## What you should do
In the data that follows, find the line with "M811 312 871 380 770 414 713 344Z"; transcribe it, every later line up to the one with "M407 441 447 512 327 552 291 477Z", and that line as well, exactly and with no others.

-------- Material provided

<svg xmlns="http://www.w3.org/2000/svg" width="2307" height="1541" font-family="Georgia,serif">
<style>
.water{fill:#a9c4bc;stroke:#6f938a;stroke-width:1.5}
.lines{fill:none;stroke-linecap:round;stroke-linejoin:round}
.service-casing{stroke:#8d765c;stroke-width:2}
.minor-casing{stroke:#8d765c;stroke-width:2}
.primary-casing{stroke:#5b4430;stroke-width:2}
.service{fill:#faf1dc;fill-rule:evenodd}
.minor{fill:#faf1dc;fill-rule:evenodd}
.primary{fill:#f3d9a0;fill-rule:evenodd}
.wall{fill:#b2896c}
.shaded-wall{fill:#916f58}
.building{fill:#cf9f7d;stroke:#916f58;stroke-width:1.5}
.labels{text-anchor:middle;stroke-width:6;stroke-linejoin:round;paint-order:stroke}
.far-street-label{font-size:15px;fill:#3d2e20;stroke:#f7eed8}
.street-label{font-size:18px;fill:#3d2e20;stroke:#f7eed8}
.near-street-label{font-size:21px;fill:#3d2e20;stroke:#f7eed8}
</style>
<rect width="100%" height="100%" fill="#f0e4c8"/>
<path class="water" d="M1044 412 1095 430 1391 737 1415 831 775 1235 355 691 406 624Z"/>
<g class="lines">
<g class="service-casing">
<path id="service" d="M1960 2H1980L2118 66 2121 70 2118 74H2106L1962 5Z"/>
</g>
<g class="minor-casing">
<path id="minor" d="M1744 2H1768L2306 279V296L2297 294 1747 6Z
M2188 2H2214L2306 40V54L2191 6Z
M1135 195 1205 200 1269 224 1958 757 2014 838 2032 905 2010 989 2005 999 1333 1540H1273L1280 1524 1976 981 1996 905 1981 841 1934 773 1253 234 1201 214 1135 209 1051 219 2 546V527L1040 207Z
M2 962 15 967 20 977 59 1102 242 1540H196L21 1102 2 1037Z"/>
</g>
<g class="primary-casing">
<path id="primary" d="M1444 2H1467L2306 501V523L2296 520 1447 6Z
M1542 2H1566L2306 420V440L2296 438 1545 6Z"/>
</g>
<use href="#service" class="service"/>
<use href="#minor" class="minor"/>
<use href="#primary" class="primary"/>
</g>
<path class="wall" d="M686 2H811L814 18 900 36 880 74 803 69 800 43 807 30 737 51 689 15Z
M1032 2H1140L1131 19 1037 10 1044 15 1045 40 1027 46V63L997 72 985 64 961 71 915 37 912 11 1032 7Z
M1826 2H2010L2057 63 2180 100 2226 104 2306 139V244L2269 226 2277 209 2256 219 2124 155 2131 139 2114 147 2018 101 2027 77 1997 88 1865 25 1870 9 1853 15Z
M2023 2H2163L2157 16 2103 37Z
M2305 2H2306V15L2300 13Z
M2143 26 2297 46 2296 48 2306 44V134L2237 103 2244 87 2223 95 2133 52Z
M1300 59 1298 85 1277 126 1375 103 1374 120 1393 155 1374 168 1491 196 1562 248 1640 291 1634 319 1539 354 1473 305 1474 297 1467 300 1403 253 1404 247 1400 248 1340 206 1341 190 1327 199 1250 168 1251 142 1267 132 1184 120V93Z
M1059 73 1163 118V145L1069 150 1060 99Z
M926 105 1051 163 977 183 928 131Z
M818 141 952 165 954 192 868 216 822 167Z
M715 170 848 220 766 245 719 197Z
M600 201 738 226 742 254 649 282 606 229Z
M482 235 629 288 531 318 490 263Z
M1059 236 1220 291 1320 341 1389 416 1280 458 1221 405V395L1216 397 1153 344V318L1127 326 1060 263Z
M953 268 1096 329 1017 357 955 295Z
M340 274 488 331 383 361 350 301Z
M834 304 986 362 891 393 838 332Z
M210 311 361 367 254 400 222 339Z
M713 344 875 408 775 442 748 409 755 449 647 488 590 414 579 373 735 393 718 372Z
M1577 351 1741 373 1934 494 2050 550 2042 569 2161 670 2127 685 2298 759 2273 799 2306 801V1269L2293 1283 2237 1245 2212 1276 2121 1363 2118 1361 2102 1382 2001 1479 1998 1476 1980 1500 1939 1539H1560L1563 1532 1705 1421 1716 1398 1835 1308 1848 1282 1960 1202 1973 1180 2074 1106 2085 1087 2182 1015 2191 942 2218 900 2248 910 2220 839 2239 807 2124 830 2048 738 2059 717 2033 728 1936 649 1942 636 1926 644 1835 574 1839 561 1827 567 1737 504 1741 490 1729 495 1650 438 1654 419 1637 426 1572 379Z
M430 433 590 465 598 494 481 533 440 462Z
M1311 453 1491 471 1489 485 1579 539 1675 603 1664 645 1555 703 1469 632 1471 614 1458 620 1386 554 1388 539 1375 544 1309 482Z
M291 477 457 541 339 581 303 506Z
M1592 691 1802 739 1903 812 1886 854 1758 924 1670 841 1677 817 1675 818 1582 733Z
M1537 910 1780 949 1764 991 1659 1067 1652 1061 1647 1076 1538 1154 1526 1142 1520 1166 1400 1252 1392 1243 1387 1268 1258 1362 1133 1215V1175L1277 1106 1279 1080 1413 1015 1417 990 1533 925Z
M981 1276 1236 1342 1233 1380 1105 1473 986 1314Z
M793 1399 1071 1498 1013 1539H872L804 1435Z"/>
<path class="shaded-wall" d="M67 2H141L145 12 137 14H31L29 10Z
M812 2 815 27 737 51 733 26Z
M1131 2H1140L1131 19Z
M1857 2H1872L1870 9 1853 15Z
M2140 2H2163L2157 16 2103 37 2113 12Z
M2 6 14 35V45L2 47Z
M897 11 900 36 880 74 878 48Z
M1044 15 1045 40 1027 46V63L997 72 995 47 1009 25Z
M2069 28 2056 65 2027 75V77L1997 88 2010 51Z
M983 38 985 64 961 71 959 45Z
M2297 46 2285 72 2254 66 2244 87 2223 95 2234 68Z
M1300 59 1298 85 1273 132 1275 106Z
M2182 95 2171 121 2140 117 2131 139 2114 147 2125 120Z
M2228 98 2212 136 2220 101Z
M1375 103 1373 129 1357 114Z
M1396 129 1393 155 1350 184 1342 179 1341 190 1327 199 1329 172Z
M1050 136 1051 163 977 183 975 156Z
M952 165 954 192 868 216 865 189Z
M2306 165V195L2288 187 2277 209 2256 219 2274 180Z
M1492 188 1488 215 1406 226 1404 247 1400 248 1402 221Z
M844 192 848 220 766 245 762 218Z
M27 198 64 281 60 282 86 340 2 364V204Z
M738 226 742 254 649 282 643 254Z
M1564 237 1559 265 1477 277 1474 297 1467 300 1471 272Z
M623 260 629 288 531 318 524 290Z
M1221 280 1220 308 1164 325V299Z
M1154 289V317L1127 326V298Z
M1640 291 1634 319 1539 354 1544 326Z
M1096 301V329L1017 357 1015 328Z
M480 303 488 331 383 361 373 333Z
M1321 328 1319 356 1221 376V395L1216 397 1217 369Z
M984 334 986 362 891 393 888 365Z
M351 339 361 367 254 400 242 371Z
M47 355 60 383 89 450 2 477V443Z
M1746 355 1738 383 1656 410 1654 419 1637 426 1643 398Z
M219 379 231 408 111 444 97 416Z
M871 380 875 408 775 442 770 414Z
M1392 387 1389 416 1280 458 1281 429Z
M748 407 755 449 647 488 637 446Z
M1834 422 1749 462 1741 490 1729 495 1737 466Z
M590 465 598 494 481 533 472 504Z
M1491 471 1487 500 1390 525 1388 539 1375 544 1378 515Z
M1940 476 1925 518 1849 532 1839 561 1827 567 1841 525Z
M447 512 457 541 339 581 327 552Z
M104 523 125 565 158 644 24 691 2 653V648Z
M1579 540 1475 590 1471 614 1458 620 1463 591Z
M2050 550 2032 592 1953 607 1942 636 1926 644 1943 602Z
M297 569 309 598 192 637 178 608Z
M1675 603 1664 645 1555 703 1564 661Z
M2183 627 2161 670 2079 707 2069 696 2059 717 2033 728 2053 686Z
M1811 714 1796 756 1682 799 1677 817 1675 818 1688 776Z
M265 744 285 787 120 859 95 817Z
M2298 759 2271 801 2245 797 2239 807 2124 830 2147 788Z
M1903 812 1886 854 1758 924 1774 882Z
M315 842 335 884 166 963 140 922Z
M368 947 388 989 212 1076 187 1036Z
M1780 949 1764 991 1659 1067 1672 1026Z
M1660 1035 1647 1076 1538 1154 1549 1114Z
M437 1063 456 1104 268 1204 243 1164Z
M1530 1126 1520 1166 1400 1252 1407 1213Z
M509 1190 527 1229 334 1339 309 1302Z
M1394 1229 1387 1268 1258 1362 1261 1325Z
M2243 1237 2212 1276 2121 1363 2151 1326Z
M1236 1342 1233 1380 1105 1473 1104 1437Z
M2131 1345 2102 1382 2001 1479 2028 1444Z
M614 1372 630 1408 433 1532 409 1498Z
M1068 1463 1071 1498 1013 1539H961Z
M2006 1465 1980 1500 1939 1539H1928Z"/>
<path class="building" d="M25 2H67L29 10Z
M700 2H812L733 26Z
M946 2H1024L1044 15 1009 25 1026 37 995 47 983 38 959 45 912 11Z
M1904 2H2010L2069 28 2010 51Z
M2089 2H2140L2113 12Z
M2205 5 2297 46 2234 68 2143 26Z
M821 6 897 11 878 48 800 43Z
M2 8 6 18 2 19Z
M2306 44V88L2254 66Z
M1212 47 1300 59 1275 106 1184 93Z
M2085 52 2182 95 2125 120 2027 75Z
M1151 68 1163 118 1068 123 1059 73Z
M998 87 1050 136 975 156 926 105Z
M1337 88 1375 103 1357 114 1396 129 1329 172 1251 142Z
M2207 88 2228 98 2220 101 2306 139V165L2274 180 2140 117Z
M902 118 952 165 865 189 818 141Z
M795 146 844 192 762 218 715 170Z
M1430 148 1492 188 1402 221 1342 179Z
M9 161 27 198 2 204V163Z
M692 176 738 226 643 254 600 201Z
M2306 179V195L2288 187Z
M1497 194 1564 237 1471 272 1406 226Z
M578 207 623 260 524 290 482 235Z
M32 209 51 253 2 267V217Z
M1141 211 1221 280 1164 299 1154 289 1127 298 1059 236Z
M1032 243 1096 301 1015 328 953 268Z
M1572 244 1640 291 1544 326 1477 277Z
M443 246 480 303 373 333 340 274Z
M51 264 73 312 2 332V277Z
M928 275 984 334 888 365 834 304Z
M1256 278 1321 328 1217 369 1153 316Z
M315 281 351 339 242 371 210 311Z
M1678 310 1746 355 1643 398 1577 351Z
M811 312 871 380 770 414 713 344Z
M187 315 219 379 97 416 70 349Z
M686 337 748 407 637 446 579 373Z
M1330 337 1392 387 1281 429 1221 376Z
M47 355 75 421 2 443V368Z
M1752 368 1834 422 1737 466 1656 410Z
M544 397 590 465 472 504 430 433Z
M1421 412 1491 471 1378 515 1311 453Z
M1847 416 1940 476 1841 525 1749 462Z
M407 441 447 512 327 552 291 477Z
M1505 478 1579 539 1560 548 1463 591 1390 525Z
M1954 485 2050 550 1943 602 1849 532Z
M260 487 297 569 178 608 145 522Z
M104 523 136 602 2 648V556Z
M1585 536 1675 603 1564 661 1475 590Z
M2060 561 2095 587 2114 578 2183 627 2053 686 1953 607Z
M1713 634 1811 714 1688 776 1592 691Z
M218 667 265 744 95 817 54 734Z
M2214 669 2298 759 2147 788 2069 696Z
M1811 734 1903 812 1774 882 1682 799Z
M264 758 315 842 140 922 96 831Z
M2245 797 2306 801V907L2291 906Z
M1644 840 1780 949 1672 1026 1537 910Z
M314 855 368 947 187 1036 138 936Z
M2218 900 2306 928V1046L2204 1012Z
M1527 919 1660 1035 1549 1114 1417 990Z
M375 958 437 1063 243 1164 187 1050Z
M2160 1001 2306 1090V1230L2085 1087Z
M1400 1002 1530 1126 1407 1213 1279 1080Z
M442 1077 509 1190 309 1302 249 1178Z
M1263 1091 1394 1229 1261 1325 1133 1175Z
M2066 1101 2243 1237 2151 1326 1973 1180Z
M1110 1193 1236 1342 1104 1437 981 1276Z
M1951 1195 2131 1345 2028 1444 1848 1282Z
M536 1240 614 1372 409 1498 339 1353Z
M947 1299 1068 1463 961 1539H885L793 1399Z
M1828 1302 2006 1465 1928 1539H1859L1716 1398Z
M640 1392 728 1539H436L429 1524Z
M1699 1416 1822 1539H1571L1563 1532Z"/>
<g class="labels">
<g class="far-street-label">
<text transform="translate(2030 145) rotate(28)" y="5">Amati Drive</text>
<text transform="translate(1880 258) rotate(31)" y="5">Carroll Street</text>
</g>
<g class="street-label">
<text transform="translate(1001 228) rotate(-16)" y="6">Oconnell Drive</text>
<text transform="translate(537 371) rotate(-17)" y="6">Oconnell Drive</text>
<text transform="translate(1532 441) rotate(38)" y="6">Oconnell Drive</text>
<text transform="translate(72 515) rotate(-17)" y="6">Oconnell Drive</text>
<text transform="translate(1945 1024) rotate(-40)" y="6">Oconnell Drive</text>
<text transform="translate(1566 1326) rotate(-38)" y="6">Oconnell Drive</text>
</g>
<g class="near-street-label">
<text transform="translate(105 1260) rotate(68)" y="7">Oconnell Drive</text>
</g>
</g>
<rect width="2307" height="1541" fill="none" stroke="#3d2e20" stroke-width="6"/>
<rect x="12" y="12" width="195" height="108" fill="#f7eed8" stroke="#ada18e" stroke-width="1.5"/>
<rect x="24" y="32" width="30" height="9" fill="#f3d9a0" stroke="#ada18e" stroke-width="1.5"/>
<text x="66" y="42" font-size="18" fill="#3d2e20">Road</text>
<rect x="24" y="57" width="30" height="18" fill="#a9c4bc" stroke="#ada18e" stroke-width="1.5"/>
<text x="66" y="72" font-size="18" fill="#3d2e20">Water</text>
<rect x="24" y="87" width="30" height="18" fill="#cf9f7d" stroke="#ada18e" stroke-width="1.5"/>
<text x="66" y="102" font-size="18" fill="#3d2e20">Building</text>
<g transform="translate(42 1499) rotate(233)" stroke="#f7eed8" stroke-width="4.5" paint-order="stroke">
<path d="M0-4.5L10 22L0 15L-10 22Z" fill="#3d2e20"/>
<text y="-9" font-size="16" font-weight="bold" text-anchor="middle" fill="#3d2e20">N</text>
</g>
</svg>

----------------

## Output of the task
M811 312 871 380 770 414 713 344Z
M187 315 219 379 97 416 70 349Z
M686 337 748 407 637 446 579 373Z
M1330 337 1392 387 1281 429 1221 376Z
M47 355 75 421 2 443V368Z
M1752 368 1834 422 1737 466 1656 410Z
M544 397 590 465 472 504 430 433Z
M1421 412 1491 471 1378 515 1311 453Z
M1847 416 1940 476 1841 525 1749 462Z
M407 441 447 512 327 552 291 477Z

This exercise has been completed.